Sport deserves inquiry scrutiny, too
International Safe Sport Day is about recognising the positive impact sports bring to our communities, especially to our young people. However, it is also a day to acknowledge and address the critical issue of safety within these environments.
The recent findings of the Abuse in Care Royal Commission of Inquiry have revealed a sobering truth: abuse and neglect are highly likely to be present in sports clubs, community organisations, and youth groups as well as state care and faith settings. This revelation is a stark reminder that even in settings meant to nurture and develop our children, the risk of harm exists.
The inquiry has urged New Zealand to consider its findings and recommendations and apply them more broadly to other settings, stating: “Settings outside the inquiry’s scope, such as rest homes or aged care facilities, sports clubs, community organisations and youth groups, have been the subject of international investigations into abuse and neglect.”

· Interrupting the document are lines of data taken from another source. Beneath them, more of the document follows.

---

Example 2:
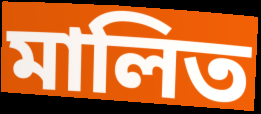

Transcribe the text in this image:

মালিত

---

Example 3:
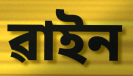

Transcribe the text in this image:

ৱাইন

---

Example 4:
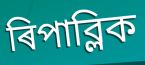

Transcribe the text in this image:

ৰিপাব্লিক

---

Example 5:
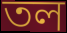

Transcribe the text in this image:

তল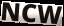
NCW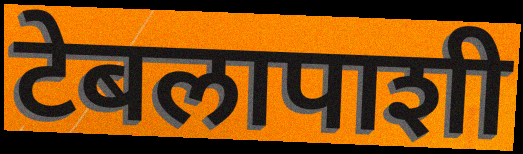
टेबलापाशी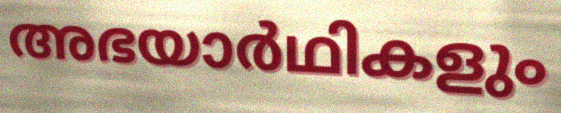
അഭയാർഥികളുംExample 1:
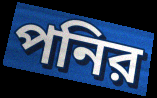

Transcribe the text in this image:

পনির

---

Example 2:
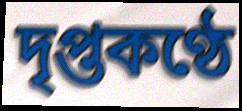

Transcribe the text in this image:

দৃপ্তকণ্ঠে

The recommendations added: “It is highly likely that people in these settings in Aotearoa New Zealand have experienced abuse and/or neglect.”

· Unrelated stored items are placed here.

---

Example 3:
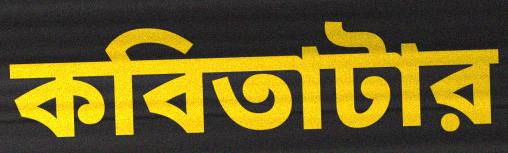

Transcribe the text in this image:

কবিতাটার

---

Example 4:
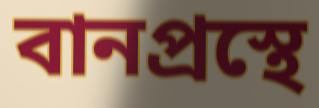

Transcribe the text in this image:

বানপ্রস্থে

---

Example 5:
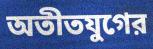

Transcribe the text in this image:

অতীতযুগেরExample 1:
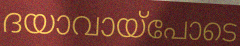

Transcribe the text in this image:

ദയാവായ്പോടെ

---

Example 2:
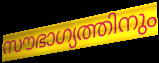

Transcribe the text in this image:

സൗഭാഗ്യത്തിനും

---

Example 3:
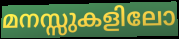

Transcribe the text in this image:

മനസ്സുകളിലോ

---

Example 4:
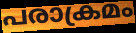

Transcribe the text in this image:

പരാക്രമം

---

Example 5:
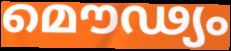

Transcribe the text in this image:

മൌഢ്യം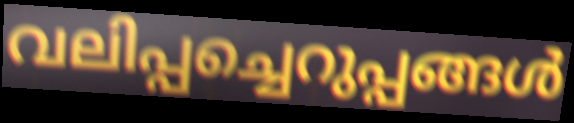
വലിപ്പച്ചെറുപ്പങ്ങൾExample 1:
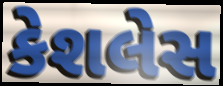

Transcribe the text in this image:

કેશલેસ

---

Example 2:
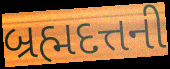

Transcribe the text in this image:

At Safeguarding Children, we wholeheartedly agree. We know children are experiencing abuse in organisations across Aotearoa. We could be doing more, and we should be.
Many national sporting bodies, such as Gymnastics NZ and Netball NZ, have worked to ensure child safeguarding systems are in place, staff and volunteers are trained, and that the practice is being adopted at individual club level. However, they are doing this entirely voluntarily; there is no legal requirement.
Safeguarding Children is collaborating with Sport Tasman to lift child safe standards at club level sports. Expected to launch in October this year, the programme will work to raise the standard in terms of coach safeguarding training, club policies, and hiring practices, ensuring taiohi/youth can thrive in sport.
Nationally, a step in the right direction is the new Sport Integrity Commission tasked with ensuring sport and recreation is safe and fair. However, they can only guide practice and uphold existing safeguarding legislation.
Our current legislation just falls far too short. The Children’s Act 2014 fails to mention training altogether and only puts the requirement for child protection policies and safe recruitment on government-funded organisations.
The safe recruitment practices also only apply to paid employees, not volunteers.
We appeal to government to amend The Children's Act 2014 to require all organisations where children spend time to meet robust child-safe standards. This includes clubs and associations like Scouts and Girl Guides, sports clubs, swimming schools, early childhood centres and care services, services for children with disabilities, youth groups, gym and play facilities, private teaching, coaching or tuition and gym and play facilities.
It would also require more than police vetting and child protection policies, requiring things like child-focused complaints procedures, children being informed of their rights, behavioural codes of conduct and equity being upheld.
New Zealand is lagging behind. Australia, for example, has had National Principles for Child Safe Organisations since 2018.
Based off these principles, Queensland recently embedded these child-safe standards in law via their Child Safe Organisations Bill 2024.
If Australia can bring these requirements into legislation, surely we can. If not now, under the weight of all we now know, then when?